When it came to Joan Rivers, little was ever confidential — either with regard to comedy or family.
Her only child, Melissa Rivers, will readily admit to having been born into a clan of oversharers.
After the pioneering comedian died in 2014, Rivers did learn something new about her mother — just how much of a pop-culture collector and curator she truly was. Rivers was left to sort through a life’s worth of laughter that extended across both coasts. In storage facilities in New York and California were boxes upon boxes of jokes (some untold), many written on 4-by-6-inch index cards or jotted down on napkins or boarding passes; scrapbooks of newspaper articles about her, both favorable and critical; scripts from monologues when she was guest host of “The Tonight Show” in the early 1980s; and letters from celebrities such as comedian Phyllis Diller, a trailblazer in her own right.
“It was definitely an emotional roller coaster,” Rivers says during a recent phone interview from Los Angeles, where she lives. “So much of it is a family history.”
Some of what was left behind was culled for her book “Joan Rivers Confidential: The Unseen Scrapbooks, Joke Cards, Personal Files, and Photos of a Very Funny Woman Who Kept Everything” (Abrams Books, $40), published this fall. (Rivers was slated to speak about the book at NYCB Theatre at Westbury last month, but the event was canceled due to a scheduling conflict.)
Rivers initially dived into her mother’s many belongings with co-author Scott Currie, a publicist who began his career as an associate producer on the daytime chatfest “The Joan Rivers Show” in the early 1990s. He and the comedian became incredibly close.
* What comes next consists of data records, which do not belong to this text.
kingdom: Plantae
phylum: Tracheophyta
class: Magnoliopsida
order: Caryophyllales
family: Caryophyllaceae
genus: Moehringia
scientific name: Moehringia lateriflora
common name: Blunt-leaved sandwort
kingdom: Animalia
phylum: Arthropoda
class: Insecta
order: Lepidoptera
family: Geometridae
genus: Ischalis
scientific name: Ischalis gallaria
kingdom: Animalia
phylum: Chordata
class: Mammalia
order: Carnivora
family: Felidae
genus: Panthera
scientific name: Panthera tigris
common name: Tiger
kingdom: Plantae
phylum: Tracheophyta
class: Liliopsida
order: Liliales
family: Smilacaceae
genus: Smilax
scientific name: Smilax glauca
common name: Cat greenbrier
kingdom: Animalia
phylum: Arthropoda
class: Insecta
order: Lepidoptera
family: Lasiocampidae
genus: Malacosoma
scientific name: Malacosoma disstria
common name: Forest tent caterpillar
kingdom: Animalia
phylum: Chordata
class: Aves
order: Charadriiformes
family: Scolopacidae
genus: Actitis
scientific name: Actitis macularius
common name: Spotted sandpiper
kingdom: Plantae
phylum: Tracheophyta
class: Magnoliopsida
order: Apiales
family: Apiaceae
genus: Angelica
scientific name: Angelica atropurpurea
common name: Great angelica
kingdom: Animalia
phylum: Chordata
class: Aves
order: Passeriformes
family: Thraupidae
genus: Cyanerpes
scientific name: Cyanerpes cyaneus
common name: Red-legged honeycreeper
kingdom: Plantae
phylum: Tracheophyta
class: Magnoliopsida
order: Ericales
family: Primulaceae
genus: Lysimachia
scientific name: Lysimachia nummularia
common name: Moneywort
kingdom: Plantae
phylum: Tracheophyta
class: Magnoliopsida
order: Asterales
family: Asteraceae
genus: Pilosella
“Scott was the gay son she always wanted and I could never be,” Rivers says.
As they prepared the book, Rivers says, she kept coming back to one question: “What do I do to create an honest narrative?”
Eighty percent of the time she and Currie were on the same page as to what to include in “Joan Rivers Confidential,” she says. The times when they disagreed had more to do with their unique individual relationships with Joan.
“Scott came into my mother’s life in the early ’90s,” Rivers says. He was fascinated by Joan’s career in the ’60s and recalls staying up late as a teenager to watch her on “Tonight,” where she gained prominence.
Rivers, meanwhile, was moved by the correspondence her mother saved, including a fan letter from journalist Barbara Walters, with whom the late comic shared a 40-year bond.
“Here are two women that never met, supporting each other before anyone told them they had to,” Rivers says. “They had a lifelong friendship. This theme couldn’t be any more relevant right now.”
Neither Currie nor Rivers was fully prepared for just how much collecting Joan had done. But given her personality, Rivers says, when all was said and sorted through, it made sense.
“You have to remember that most of my mother’s career was in a nondigital age,” Rivers says. “She never wanted to be repetitive, so her and my father kept numerous files and records. It was a professional necessity.”
And Rivers believes her mother’s pop-culture curations, whether intentionally or not, display just how in tune she was with the world and how she always had something to say.